Glücklicherweise sind wir nicht die ersten und einzigen. Es gibt schon seit zehn Jahren Mehrweg-Verpackungslösungen. Was jetzt passiert, ist, dass der gesetzliche Druck enorm zunimmt. Die Onlinehändler sind fast gezwungen, sich nach Mehrweg-Alternativen umzuschauen. Was uns von anderen Anbietern absetzt, ist unser Hintergrund in Forschung und Entwicklung. Wir ersetzen beispielsweise keinen Einwegkarton durch eine Kunststofftüte und verwenden auch keine Klett- oder Reißverschlusslösungen, wie es unsere Mitbewerber tun. Unser Paket kann vollautomatisiert in zwei Sekunden aufgebaut werden, sodass wir die aktuellen Prozesse nicht verlangsamen. Und: Wir sind die Einzigen auf dem Markt, die Luft als Material nutzen und so Einweg-Polstermaterial ersetzen. Somit ist der Umstieg auf unser Produkt einfach und kostengünstig – darauf legen Onlinehändler wert.

Die drei größten Hürden, die ihr auf dem Weg zur Serienreife noch nehmen müsst, sind:

Erstens: Ohne die Bereitschaft des Endkunden geht es nicht. Wenn wir ein Mehrwegsystem etablieren wollen, müssen wir den Kunden miteinbeziehen und sensibilisieren. Dass es funktionieren kann, sehen wir an der Pfandflasche. Zweitens: die Finanzierung. Wir wollen nicht nur ein Produkt verkaufen, sondern ein ganzes ‚Betriebssystem‘ ändern – von Einweg auf Mehrweg. Das braucht viel Geld und einen langen Atem, weil man bei der Entwicklung Fehler machen dürfen muss. Drittens warten wir gespannt darauf, ob der Gesetzgeber Mehrweg im Versand – analog zum To-Go-Bereich in der Gastronomie – zur Pflicht macht.

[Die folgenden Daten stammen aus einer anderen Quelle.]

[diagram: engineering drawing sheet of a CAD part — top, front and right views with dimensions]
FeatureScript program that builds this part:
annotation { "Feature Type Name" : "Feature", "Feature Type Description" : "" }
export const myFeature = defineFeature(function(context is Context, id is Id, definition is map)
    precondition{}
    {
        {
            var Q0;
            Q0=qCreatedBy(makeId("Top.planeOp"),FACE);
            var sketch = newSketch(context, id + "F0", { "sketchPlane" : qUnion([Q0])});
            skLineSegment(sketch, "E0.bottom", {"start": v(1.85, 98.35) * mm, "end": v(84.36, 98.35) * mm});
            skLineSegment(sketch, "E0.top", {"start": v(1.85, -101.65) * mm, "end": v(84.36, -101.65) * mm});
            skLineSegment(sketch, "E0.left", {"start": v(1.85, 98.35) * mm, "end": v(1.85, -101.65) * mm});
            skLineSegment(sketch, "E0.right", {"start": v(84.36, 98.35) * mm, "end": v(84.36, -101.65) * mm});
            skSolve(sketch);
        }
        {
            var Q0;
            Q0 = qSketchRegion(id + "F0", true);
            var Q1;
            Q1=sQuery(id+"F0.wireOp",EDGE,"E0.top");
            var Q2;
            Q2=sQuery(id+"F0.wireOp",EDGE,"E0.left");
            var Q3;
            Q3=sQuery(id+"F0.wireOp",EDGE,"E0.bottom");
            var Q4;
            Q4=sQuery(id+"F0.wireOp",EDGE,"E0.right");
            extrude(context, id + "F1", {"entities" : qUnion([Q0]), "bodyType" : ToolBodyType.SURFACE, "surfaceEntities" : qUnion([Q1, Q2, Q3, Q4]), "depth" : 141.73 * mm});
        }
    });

Abschließend noch der Blick in die Zukunft: Was wollt ihr heute in einem Jahr von euch behaupten können?

Wir möchten heute in einem Jahr die ersten Pakete verschickt haben. Unser größtes Ziel ist, zu beweisen, dass Mehrweg funktioniert und wir eine coole Lösung haben. Und wir möchten unsere komplette Produktion aufbauen – da sind wir noch auf der Suche nach dem perfekten Produzenten. Außerdem wollen wir unsere Vision bei internationalen Ideenwettbewerben vorstellen. Hierzu abschließend eine gute Nachricht: Kurz nach der Allgäuer Gründerbühne haben wir es beim größten internationalen Wettbewerb für Logistik – der DHL Fast Forward Challenge – unter die besten fünf Ideen Europas geschafft. Derzeit warten wir gespannt, ob wir es ins Finale schaffen. Noch ein letztes Ziel: Wir möchten es in einem Jahr von der Allgäuer Gründerbühne zu ‚Die Höhle der Löwen‘ schaffen und so eine breite Masse mit unserer Vision erreichen.

Daumen sind gedrückt! Danke für den spannenden Einblick in euer Start-up.